Context of this problem is:

  • Constant pressure of cheap ON CLUSTER DELETE queries.
  • One replica was down for a long amount of time (multiple days).
  • Because of pressure on the DDL queue, it purged old records due to the task_max_lifetime setting.
  • When a lagging replica comes up, it’s fail’s execute old queries from DDL queue, because at this point they were purged from it.

Solution:

  • Reload/Restore this replica from scratch.

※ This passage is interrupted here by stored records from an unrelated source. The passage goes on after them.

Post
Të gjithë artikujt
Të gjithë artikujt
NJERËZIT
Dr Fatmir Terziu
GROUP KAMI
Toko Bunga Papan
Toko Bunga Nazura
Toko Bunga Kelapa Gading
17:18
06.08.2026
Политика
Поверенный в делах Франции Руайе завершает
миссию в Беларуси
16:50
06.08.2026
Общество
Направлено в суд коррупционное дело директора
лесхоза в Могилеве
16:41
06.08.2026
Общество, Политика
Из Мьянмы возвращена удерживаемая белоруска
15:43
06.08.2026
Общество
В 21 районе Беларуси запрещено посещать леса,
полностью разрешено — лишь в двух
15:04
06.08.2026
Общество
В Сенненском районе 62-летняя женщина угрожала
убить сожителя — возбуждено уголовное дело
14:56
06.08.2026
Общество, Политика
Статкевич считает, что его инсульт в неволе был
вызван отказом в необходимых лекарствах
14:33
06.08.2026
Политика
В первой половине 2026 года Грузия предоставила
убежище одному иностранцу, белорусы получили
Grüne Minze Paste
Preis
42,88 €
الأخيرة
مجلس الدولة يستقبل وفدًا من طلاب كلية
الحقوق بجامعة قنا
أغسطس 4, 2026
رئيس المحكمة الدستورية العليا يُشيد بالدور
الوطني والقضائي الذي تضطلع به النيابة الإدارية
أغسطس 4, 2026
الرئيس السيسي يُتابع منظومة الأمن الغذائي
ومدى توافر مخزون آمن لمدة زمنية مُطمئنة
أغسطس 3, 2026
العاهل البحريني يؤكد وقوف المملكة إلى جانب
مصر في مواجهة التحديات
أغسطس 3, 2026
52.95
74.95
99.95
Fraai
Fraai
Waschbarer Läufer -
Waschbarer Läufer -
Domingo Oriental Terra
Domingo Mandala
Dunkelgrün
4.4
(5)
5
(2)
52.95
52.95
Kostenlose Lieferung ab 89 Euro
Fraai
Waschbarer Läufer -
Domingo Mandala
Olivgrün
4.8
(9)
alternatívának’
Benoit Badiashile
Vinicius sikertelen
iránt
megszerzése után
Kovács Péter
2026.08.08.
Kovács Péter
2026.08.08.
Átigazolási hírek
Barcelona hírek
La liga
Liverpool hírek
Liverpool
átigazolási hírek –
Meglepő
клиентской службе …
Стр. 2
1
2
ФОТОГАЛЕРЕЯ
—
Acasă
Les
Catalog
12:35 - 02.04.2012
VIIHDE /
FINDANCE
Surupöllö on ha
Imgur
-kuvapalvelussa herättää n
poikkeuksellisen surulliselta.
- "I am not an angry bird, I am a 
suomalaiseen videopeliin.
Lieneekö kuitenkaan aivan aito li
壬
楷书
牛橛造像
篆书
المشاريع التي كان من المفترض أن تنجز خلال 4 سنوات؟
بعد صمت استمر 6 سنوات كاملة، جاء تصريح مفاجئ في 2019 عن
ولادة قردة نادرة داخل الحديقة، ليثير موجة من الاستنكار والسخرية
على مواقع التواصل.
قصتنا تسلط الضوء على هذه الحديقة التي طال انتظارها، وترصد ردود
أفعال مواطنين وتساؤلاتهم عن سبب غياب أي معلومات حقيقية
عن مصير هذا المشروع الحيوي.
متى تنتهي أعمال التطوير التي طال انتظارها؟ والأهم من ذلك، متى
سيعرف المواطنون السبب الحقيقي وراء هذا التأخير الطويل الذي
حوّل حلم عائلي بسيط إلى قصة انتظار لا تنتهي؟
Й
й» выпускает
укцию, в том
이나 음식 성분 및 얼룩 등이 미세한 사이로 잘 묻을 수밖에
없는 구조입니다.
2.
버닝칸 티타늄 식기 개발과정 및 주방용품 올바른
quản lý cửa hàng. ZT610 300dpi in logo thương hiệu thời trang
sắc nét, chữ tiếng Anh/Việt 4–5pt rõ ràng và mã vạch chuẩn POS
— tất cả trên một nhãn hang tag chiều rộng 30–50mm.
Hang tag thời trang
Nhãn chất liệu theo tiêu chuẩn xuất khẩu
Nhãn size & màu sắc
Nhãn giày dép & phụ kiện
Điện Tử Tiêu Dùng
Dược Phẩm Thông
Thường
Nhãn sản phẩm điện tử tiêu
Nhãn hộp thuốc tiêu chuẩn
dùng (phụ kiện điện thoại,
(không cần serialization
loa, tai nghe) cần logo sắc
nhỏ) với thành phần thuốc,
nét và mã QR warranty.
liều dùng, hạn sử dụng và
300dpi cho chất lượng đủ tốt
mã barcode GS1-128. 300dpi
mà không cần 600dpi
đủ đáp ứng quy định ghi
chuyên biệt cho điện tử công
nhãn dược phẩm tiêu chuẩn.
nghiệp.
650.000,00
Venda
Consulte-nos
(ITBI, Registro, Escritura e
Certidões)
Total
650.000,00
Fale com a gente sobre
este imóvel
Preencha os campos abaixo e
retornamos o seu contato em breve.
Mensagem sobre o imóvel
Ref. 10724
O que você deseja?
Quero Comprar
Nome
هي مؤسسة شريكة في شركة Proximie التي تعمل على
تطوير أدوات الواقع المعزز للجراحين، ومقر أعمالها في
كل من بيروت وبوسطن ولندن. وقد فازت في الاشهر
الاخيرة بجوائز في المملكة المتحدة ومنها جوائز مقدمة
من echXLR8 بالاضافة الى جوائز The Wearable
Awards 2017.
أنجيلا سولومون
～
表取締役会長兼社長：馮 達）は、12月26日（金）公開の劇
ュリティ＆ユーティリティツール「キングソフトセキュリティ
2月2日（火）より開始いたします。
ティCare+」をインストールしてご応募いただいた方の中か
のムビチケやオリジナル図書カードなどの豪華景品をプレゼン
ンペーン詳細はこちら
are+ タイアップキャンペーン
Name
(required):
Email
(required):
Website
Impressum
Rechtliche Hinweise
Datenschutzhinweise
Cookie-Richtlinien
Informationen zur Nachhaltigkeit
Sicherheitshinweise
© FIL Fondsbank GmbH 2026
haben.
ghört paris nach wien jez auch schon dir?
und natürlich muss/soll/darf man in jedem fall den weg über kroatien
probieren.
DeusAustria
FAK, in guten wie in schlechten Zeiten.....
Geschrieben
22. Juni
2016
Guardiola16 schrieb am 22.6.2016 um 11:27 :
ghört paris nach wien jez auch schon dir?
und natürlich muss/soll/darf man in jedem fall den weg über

DDL path was changed in Zookeeper without restarting ClickHouse

Changing the DDL queue path in Zookeeper without restarting ClickHouse will make ClickHouse confused. If you need to do this ensure that you restart ClickHouse before submitting additional distributed DDL commands. Here’s an example.

-- Path before change:
SELECT *
FROM system.zookeeper
WHERE path = '/clickhouse/clickhouse101/task_queue'

┌─name─┬─value─┬─path─────────────────────────────────┐
 ddl          /clickhouse/clickhouse101/task_queue 
└──────┴───────┴──────────────────────────────────────┘

-- Path after change
SELECT *
FROM system.zookeeper
WHERE path = '/clickhouse/clickhouse101/task_queue'

┌─name─┬─value─┬─path─────────────────────────────────┐
 ddl2         /clickhouse/clickhouse101/task_queue 
└──────┴───────┴──────────────────────────────────────┘

The reason is that ClickHouse will not “see” this change and will continue to look for tasks in the old path. Altering paths in Zookeeper should be avoided if at all possible. If necessary it must be done very carefuly.